=== Brano di partenza ===

In occasione della festa di San Giovanni Battista, che ricorre il 24 giugno, porto alla vostra attenzione un mio articolo apparso sul primo numero della rivista “Archeo Nissena”, uscito a Caltanissetta nel novembre 2015, proprio sulla tradizione del comparatico che si svolgeva non solo a Barrafranca, ma in altri paesi siciliani. La rivista è annuale ed ha una tiratura limitata, diretta e curata dal professor Nino Anzelmo, presidente dell’Associazione Archeologica Nissena e stampata dalla Lussografica di Caltanissetta.
“Cumpari e sangiuvanni”: l’antica tradizione del comparatico che a Barrafranca (EN) si faceva il 24 giugno, giorno di san Giovanni Battista.
Il 24 giugno la chiesa festeggia san Giovanni Battista, considera come l’ultimo dei profeti del “Vecchio Testamento” e il primo discepolo di Cristo, perché gli rese testimonianza ancora in vita. Tutto quello che si conosce di lui, è stato tramandato dallo storico ebreo Giuseppe Flavio (37-100 d.C.) e dal Nuovo Testamento. La Festa di San Giovanni coincide con il solstizio d’estate, un rito di passaggio che porta la Terra dal predominio lunare a quello solare nella notte più breve dell’anno. Il rito serviva per esorcizzare o stemperare la paura del cambiamento, per attraversare una notte carica di energie.
A Barrafranca, paesino in provincia di Enna, San Giovanni Battista era festeggiato mediante particolari pratiche popolari che si discostano dalle tradizionali feste in cui si portano, processionalmente, in giro per il paese le statue dei Santi in fercoli dorati. La tradizione barrese del giorno di San Giovanni era quella del “comparatico”: ossia di quel particolare rapporto che si stringe fra due persone che diventano compari o comari. In questo tipo di “comparatico”, si affida la propria amicizia al Santo, da qui il carattere sacro del vincolo che assumono i due compari, vincolo che rimane valido fino alla morte. Perché si decida di diventare compari o comari presupposto essenziale è uno stretto legame d’amicizia e una profonda fiducia. Questa tradizione è conosciuta come “u cumpari e sangiuvanni“.I due giovani che dovevano diventare compari si mettevano uno di fronte all’altro e ripetevano questa particolare formula:
(Entrambi) E cumpari a sangiuvanni
sa cc’avimmu nni spartimmu
e s’avimmu ‘na favuzza
nn’a spartimmu menza l’unu.

=== Materiale di riferimento ===

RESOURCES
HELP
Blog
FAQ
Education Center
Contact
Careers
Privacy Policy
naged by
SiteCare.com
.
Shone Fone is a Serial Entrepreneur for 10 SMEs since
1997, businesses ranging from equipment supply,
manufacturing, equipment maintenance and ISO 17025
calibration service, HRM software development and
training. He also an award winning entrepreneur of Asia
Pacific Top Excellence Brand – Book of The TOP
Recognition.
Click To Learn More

===
=== Materiale di riferimento ===

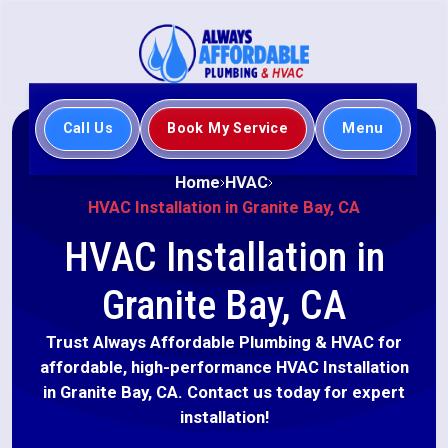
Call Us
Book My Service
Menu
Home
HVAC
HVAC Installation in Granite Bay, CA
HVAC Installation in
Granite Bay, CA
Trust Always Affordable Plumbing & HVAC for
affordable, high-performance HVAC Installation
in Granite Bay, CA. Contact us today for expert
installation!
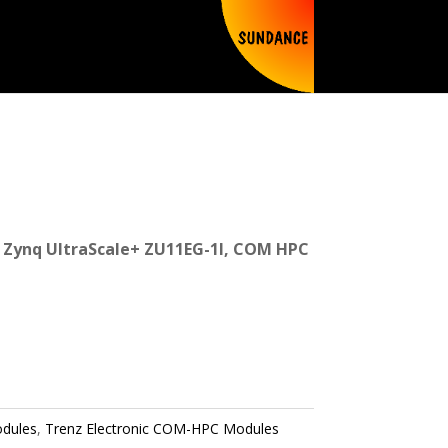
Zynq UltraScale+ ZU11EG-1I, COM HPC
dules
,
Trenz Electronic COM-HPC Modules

===

Consegna A: Nel brano sul comparatico di San Giovanni, sostituisci "Caltanissetta" con "Palermo" in tutto il tratto che va da "In occasione della" giù fino a "Lussografica di Caltanissetta.", e riscrivi quel tratto.
Consegna B: Riproduci senza alcuna modifica le righe delle voci che vanno da quella contenente "Zynq UltraScale+ ZU11EG-1I, COM HPC" giù fino a quella contenente "Trenz Electronic COM-HPC Modules", entrambe comprese.
Il brano e le voci non hanno alcun legame fra loro.

Risposta scritta A:
In occasione della festa di San Giovanni Battista, che ricorre il 24 giugno, porto alla vostra attenzione un mio articolo apparso sul primo numero della rivista “Archeo Nissena”, uscito a Palermo nel novembre 2015, proprio sulla tradizione del comparatico che si svolgeva non solo a Barrafranca, ma in altri paesi siciliani. La rivista è annuale ed ha una tiratura limitata, diretta e curata dal professor Nino Anzelmo, presidente dell’Associazione Archeologica Nissena e stampata dalla Lussografica di Palermo.

Risposta scritta B:
Zynq UltraScale+ ZU11EG-1I, COM HPC
dules
,
Trenz Electronic COM-HPC Modules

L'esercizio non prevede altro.